**DOCUMENT EXCERPT**
-- BEGIN --
Now I have all the information needed. Let me compile the full analysis.

---

## PHASE 1: COMMIT MESSAGE FORENSICS

### Step 1.1: Subject Line
- **Subsystem**: `drm/amdgpu` (AMD GPU driver, RAS subsystem)
- **Action verb**: "clear" (indicating missing cleanup / consistency
  fix)
- **Summary**: Clear the `count_saved` counter when RAS EEPROM table is
  reset

Record: [drm/amdgpu] [clear] [Ensure count_saved is zeroed when EEPROM
table is reset]

### Step 1.2: Tags
- **Signed-off-by**: Tao Zhou (author, regular AMD RAS contributor)
- **Reviewed-by**: Hawking Zhang (AMD subsystem lead for RAS)
- **Signed-off-by**: Alex Deucher (AMD GPU maintainer, final commit)
- No Fixes: tag, no Reported-by:, no Cc: stable

Record: Author is a regular AMD RAS contributor. Reviewed by AMD's RAS
lead.

### Step 1.3: Commit Body
- "Make eeprom data and its counter consistent"
- Terse description, but the intent is clear: a data consistency issue
  between EEPROM state and in-memory counters.

Record: Bug is a data consistency issue. After EEPROM reset,
`count_saved` retains a stale value while all other counters are zeroed.

### Step 1.4: Hidden Bug Fix Detection
This is a data consistency bug disguised as a minor cleanup. The word
"consistent" signals that the code was **inconsistent** before—i.e., the
counter was wrong after a reset. This is a real bug fix.
-- END --
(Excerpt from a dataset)
-- BEGIN --
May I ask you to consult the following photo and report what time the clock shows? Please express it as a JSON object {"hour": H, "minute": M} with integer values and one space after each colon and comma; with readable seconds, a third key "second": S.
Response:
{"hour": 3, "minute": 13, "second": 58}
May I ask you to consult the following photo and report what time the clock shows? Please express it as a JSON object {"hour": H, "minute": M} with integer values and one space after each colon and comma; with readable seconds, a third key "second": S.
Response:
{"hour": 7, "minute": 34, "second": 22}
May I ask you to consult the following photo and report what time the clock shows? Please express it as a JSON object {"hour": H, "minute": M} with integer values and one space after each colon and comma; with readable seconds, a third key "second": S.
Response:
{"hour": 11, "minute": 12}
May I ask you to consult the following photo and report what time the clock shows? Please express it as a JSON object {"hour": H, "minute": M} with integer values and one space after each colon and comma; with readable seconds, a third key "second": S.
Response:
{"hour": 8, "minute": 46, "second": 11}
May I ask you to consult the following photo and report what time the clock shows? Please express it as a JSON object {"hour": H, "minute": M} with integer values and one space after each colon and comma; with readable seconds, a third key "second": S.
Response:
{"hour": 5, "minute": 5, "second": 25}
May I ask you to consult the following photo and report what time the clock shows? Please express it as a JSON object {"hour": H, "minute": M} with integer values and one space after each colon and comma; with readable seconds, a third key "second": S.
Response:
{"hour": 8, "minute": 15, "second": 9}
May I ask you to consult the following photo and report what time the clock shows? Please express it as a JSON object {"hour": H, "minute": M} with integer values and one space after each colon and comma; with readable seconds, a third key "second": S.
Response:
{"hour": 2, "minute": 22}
-- END --
Name every person listed under "Step 1.2: Tags" in the commit analysis above, with the role the tag gives each one.

- Tao Zhou: Signed-off-by (author, regular AMD RAS contributor)
- Hawking Zhang: Reviewed-by (AMD subsystem lead for RAS)
- Alex Deucher: Signed-off-by (AMD GPU maintainer, final commit)